‘Inland Folk With Dan Maher’ Came To An Abrupt End. Why?
Editor’s Note: Washington State University holds the broadcast license of Northwest Public Broadcasting, though NWPB’s newsroom is editorially independent. Despite that separation, we asked Oregon Public Broadcasting (OPB) to report on this story involving “Inland Folk” host and former WSU employee Dan Maher. Doing so allowed the most separation between the reporting/editing structure and the subject matter. No WSU or NWPB administrator was allowed to review or otherwise approve this story prior to publication.
This is done in keeping with the spirit of openness and transparency outlined by the Code of Ethics of the Society of Professional Journalists, namely under the “Be Accountable and Transparent” section:
“Ethical journalism means taking responsibility for one’s work and explaining one’s decisions to the public. Journalists should:
-Expose unethical conduct in journalism, including within their organizations.
-Abide by the same high standards they expect of others.”
Our journalistic practices are also guided and informed by the NPR ethics handbook.
Anyone with feedback about this personnel and programming decision can email [email protected] and include station manager Kerry Swanson — [email protected] — and general manager Marvin Marcelo — [email protected] -Scott Leadingham, NWPB News Manager
BY DIRK VANDERHART / OPB
After nearly four decades, a mainstay of the folk music scene in the Inland Northwest has gone suddenly quiet.
The radio program “Inland Folk with Dan Maher,” which aired for 37 years, stopped production last month. Its last episode aired Aug. 31 on Northwest Public Broadcasting, and Maher’s relationship with the station has formally ended.
“It’s been 37 years of wonderful music for [the] Northwest and we wish all of you good luck, good health, and a good road,” a message on the show’s webpage reads.
The reasons for the show’s sudden end are murky, and have led to speculation and questions among fans and associates.
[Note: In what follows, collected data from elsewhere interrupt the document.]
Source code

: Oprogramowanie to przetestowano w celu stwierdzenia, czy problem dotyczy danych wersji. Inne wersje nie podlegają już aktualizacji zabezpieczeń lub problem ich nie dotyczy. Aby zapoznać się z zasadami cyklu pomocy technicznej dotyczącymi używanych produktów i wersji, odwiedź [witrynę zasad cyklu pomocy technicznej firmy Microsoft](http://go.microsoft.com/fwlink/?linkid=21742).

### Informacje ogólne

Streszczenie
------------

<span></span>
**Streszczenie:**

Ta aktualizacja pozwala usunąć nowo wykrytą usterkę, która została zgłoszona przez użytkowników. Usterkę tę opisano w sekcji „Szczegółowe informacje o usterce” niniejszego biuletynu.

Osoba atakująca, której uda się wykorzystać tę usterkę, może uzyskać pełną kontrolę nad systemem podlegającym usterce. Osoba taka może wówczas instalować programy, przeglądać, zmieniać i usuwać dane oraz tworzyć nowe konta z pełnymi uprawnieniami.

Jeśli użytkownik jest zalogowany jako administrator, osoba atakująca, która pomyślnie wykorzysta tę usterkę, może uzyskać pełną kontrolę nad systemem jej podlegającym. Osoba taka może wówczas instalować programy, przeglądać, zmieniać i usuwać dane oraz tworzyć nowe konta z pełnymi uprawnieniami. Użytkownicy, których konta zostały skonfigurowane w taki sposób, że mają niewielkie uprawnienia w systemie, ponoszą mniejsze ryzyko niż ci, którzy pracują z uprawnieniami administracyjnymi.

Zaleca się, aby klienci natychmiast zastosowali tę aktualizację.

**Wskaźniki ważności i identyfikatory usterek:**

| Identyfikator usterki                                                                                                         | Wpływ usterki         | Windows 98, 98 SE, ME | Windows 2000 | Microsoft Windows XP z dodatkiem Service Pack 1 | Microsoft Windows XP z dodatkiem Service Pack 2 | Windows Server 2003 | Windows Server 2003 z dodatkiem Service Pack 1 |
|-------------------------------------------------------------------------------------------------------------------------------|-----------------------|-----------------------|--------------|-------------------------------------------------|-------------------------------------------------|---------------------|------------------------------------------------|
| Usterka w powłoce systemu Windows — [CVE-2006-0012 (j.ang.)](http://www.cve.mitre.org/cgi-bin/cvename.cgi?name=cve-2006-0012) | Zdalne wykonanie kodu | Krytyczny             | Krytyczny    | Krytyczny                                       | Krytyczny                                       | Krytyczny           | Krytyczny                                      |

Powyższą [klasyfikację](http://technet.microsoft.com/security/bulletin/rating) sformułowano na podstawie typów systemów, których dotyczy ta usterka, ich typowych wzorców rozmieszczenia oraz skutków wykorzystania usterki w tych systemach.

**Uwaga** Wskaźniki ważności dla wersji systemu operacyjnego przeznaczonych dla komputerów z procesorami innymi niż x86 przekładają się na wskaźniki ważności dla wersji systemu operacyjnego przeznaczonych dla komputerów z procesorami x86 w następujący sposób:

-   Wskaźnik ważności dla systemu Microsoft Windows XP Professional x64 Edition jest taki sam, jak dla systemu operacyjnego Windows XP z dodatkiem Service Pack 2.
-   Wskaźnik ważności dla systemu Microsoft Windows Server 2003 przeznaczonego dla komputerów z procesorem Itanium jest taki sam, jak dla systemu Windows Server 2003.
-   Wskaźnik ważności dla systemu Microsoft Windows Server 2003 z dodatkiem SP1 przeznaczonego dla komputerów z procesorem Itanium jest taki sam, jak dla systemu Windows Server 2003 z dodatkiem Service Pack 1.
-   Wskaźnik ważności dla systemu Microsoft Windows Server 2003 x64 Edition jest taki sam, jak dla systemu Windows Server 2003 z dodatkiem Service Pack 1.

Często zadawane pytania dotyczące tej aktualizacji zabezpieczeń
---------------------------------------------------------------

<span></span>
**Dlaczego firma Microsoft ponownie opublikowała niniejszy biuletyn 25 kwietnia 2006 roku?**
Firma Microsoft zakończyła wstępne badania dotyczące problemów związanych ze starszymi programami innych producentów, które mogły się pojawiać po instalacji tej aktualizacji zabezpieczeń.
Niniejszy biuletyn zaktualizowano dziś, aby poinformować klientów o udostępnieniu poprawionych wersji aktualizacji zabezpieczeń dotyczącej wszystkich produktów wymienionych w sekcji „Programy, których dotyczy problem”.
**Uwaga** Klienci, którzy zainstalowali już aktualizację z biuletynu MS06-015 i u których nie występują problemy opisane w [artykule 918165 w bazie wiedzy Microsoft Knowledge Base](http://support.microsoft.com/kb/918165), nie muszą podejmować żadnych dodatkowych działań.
Maher was a longtime student advisor at Washington State University, which runs NWPB. He retired from that position in June, but was expected to continue producing his longtime radio program.
In an interview on Sept. 3, Maher said he’d decided to end the show abruptly after personal struggles.
“I don’t want a lot of questions,” he said. “Things are happening in my life that are just leading me into areas that I need to square away.”
Specifically, Maher said, “Something happened a couple weeks back that I said to a really good friend out of anger. That said to me I’m not on top of this.” He declined to go into details.
Maher, who is blind, also said he was struggling with the fact he’d soon have to get rid of a long-time service dog, and that he was dealing with what he described as family issues. He insisted that his retirement from WSU and the decision to end “Inland Folk” were voluntary, and said he’d decided to retire earlier this year.
In an email to staff on Aug. 29, NWPB General Manager Marvin Marcelo suggested the broadcaster had made the decision to end the longtime partnership.
“As most of you have heard by now, Dan Maher announced his retirement from WSU, and we have decided to end Inland Folk and Jam with Dan,” wrote Marcelo, referring to a television program aired by NWPB in which Maher performs with musical guests. “We wish Dan well in his future endeavors.”
Asked whether Maher’s retirement was the sole factor in canceling his shows, Marcelo responded to a reporter, “There are many factors we take into consideration when programming for our radio and TV stations.”
A page for “Inland Folk” on the NWPB website was briefly taken down last week, but eventually restored following questions about the show’s demise.
Spokane Public Radio, which also aired “Inland Folk,” was surprised to hear the show was ending and will air the last episode this weekend, according to Cary Boyce, the president and general manager.
Phil Weiler, WSU’s vice president of marketing and communication, did not answer questions about the nature of Maher’s retirement.
“Dan Maher is no longer working for Washington State University,” Weiler wrote in an email. “As a matter of course, WSU does not [publicly discuss] personnel matters other than to confirm employment status.”
The university’s Student Involvement department hosted a “retirement celebration” for Maher, and the university’s student government, which Maher advised, praised his work.
“You are truly one of a kind and we will miss your humor, knowledge and talkative personality,” the Associated Students of Washington State University wrote in a Facebook post.
Since debuting in the early ‘80s, Maher has become a celebrated and familiar face to folk music fans in the Inland Northwest. Beyond his radio and television shows, he often performed with his acoustic guitar in and around the Pullman-Moscow area. Just last weekend, Maher helped headline and emcee the Tumbleweed Folk Festival in Richland.
Maher suggested he’d continue playing moving forward.
“Right now I need to do some more music,” he said. “I need to go out and sing to people and be with people.”